Analysis of Architectural Impact
The improvements in DeepCredit v0.2’s performance can be directly linked to specific architectural enhancements:
- Enhanced Knowledge Gap Agent: The improved gap identification and prioritization resulted in more comprehensive coverage of essential credit rating dimensions. The system still missed some specific details but showed much better awareness of what information was needed.
- Upgraded Tool Selector Agent: Better tool selection led to more efficient research, allowing the system to gather relevant information about Trafigura’s business operations, financial performance, and industry positioning.
- Iterative Research Process: The refined research workflow enabled progressive information gathering, evidenced by the report’s balanced coverage across multiple dimensions of creditworthiness.
- Logging System: While not directly affecting output quality, the comprehensive logging facilitated better understanding of the system’s decision-making processes and identified areas for further improvement.

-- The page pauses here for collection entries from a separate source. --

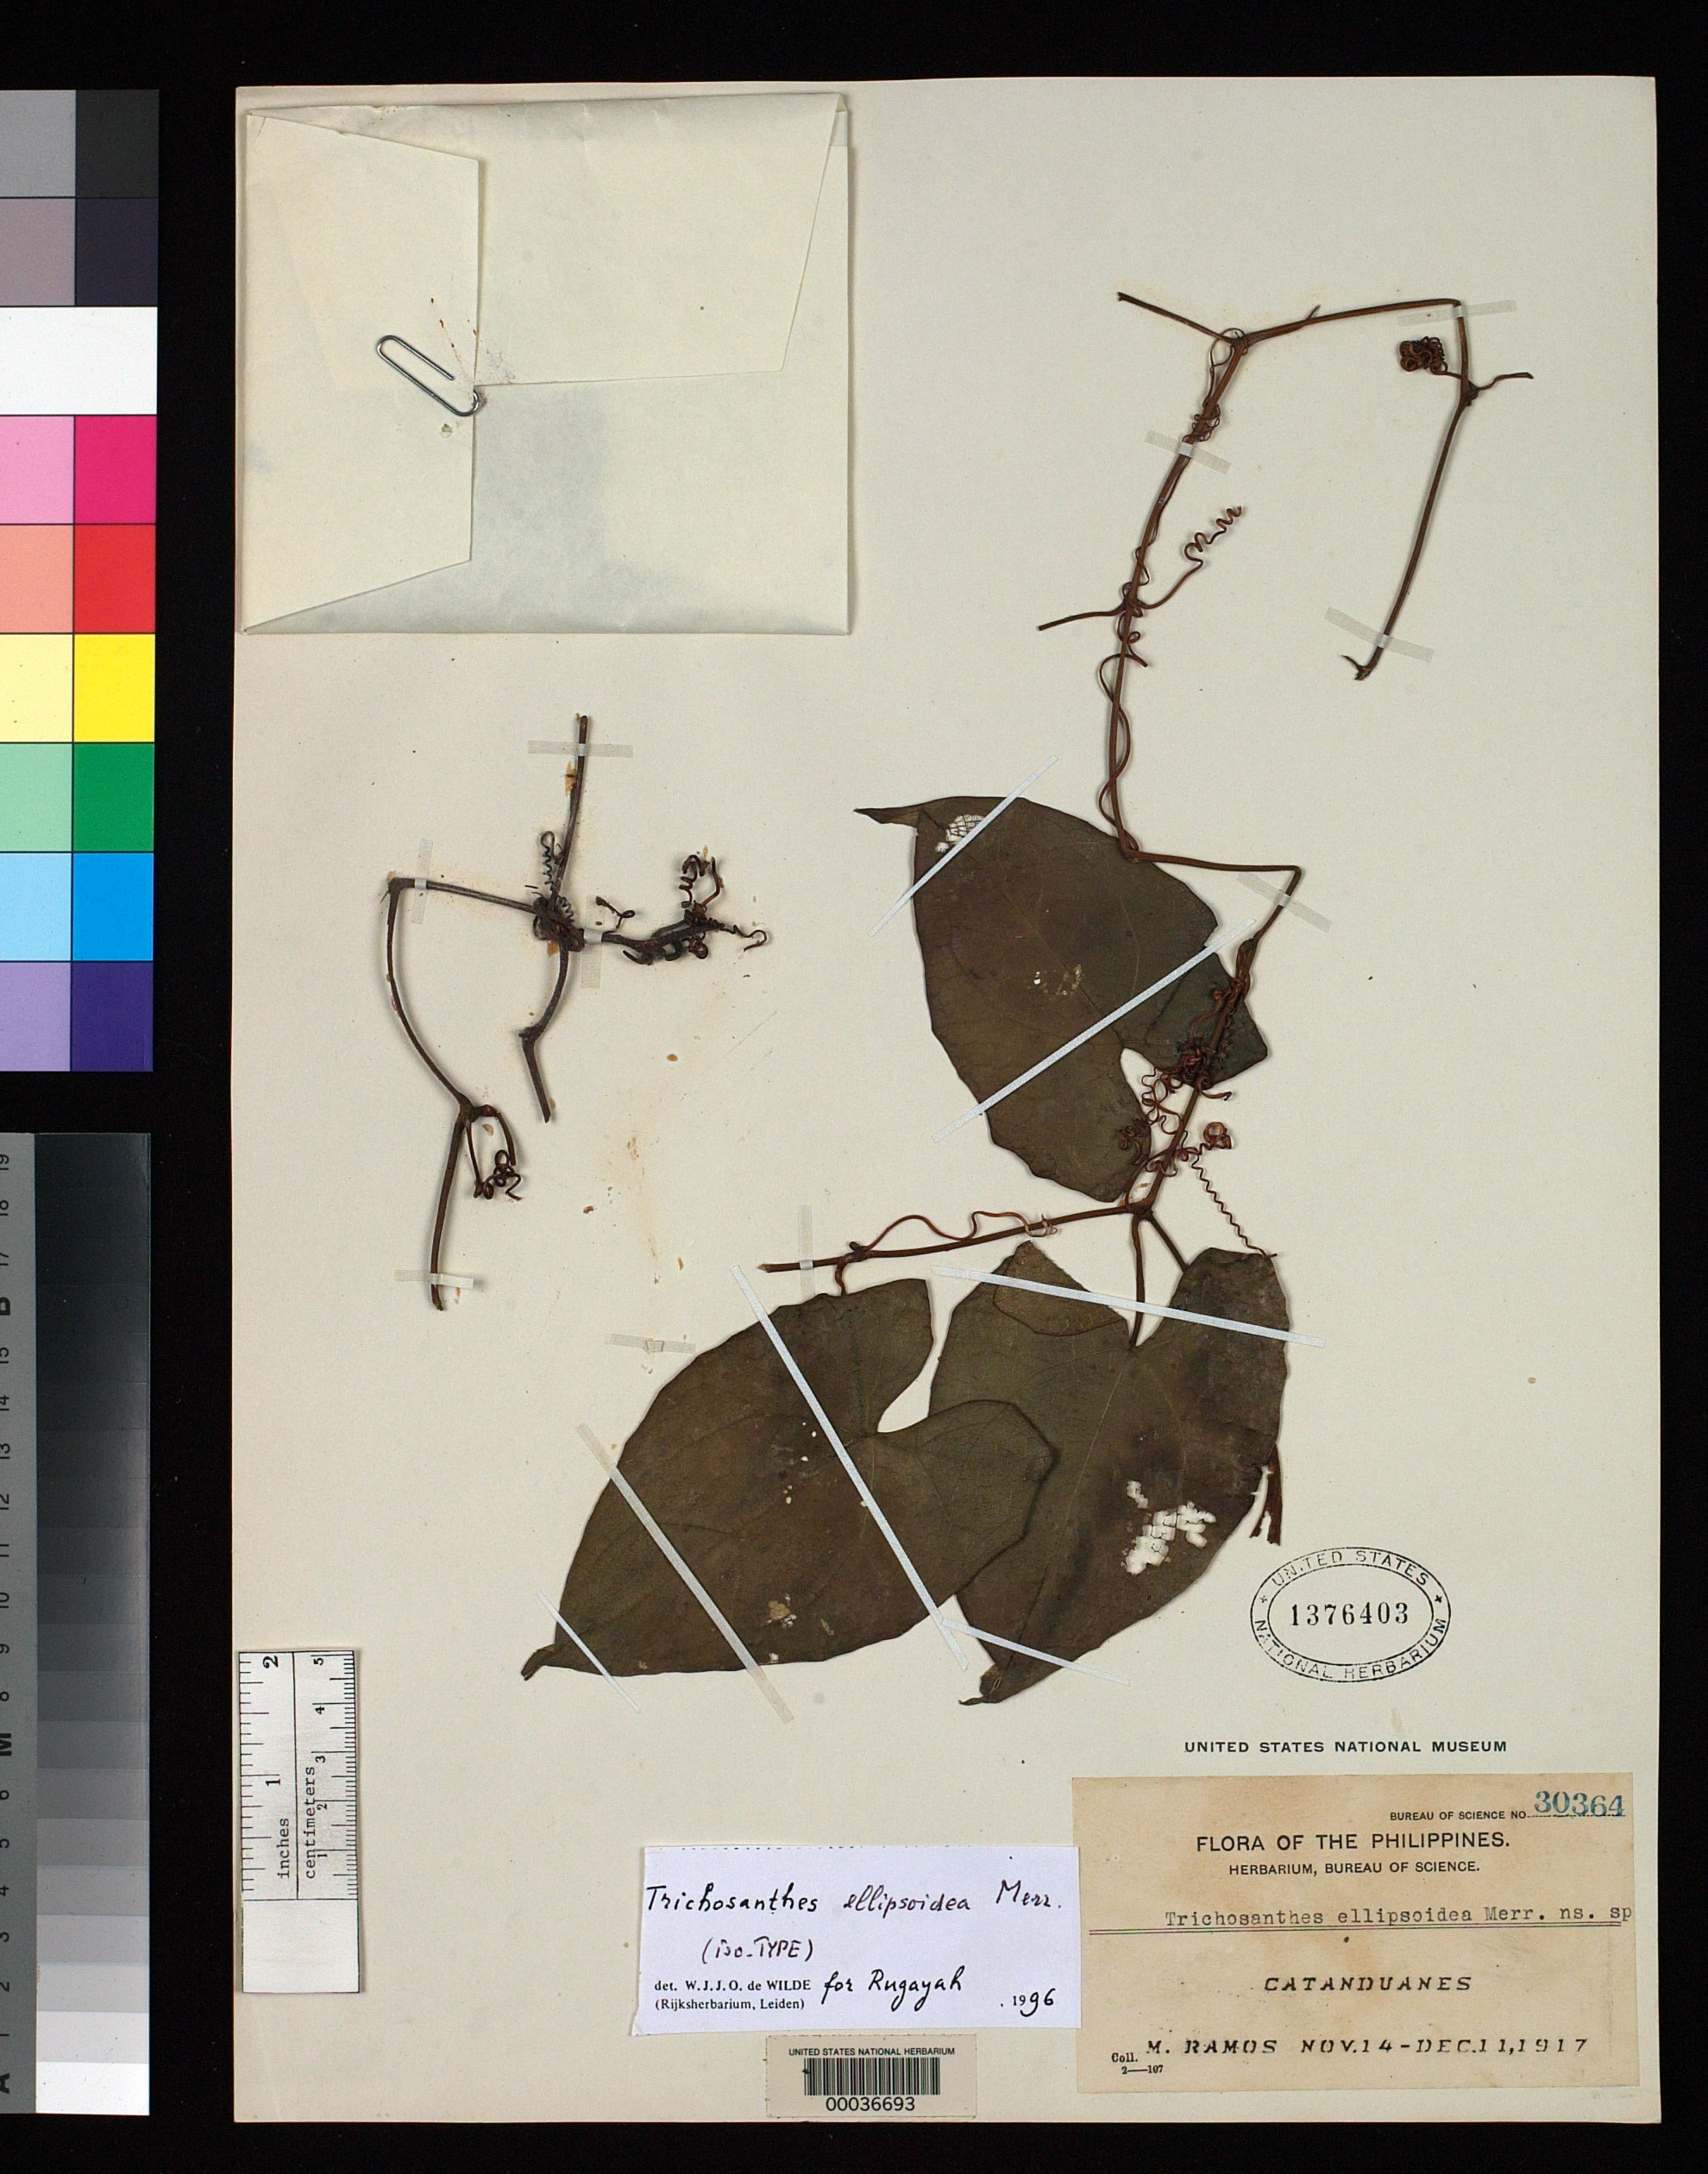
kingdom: Plantae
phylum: Tracheophyta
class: Magnoliopsida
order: Cucurbitales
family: Cucurbitaceae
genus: Trichosanthes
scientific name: Trichosanthes ellipsoidea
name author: Merr.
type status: Isotype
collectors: M. Ramos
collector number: Bur. Sci. 30364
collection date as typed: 14 Nov 1917 to 11 Dec 1917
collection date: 1917-11-14/1917-12-11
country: Philippines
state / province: Bicol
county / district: Catanduanes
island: Catanduanes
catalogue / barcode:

These enhancements collectively enabled DeepCredit v0.2 to produce a more thorough, balanced, and professional credit rating report. However, the remaining performance gap suggests that certain architectural limitations still constrain the system’s capabilities.
Implications and Future Directions
Current Limitations
Despite significant improvements, DeepCredit v0.2 faces several limitations:
- Architectural Complexity: The multi-agent system has become increasingly complex, making it difficult to isolate which components contribute most to performance gains.
- Component Interdependence: The tight coupling between agents creates dependencies that can propagate errors or inefficiencies throughout the system.
- Optimization Challenges: The current architecture makes it difficult to optimize individual components without affecting others.
- Evaluation Granularity: The current evaluation framework provides useful high-level feedback but lacks the granularity needed to guide specific architectural improvements.
Planned Approach
To address these limitations and further advance DeepCredit’s capabilities, we plan to:
- Architectural Simplification: Strip the system back to its essential components to establish a cleaner baseline.
- Robust Evaluation Framework: Develop more granular, component-specific evaluation metrics that can isolate the impact of individual architectural elements.
- Incremental Reconstruction: Rebuild the system one component at a time, carefully measuring the performance impact of each addition.
- Systematic Configuration Testing: Test multiple configurations of each component to develop deeper insights into optimal settings.
- Agentic Workflow Analysis: Focus on understanding which aspects of the agentic workflow contribute most significantly to performance and why.
This approach will enable more targeted improvements and help establish a clearer understanding of the architectural principles that drive performance in AI-powered credit analysis.
Conclusion
DeepCredit v0.2 represents a significant advancement in our AI-powered credit analysis capabilities. The narrowing performance gap with OpenAI’s Deep Research demonstrates the potential of our agentic approach while highlighting areas for continued improvement.
The experiment confirms several key insights:
- Multi-agent architectures can effectively approach complex analytical tasks like credit rating, but require careful design and coordination.
- Systematic knowledge gap identification and prioritization significantly impact research quality and comprehensiveness.
- Different architectural approaches can lead to divergent analytical conclusions, as evidenced by the one-notch rating difference.
While DeepCredit v0.2 shows promise, its increasing complexity suggests that continued incremental improvements may yield diminishing returns. The planned redesign, focusing on systematic evaluation and component-by-component optimization, offers a more promising path toward closing the remaining performance gap with state-of-the-art systems.
By developing deeper insights into which aspects of the agentic workflow contribute most to performance, we aim to establish a more efficient and effective architecture for AI-powered credit analysis that could potentially exceed the capabilities of current leading systems.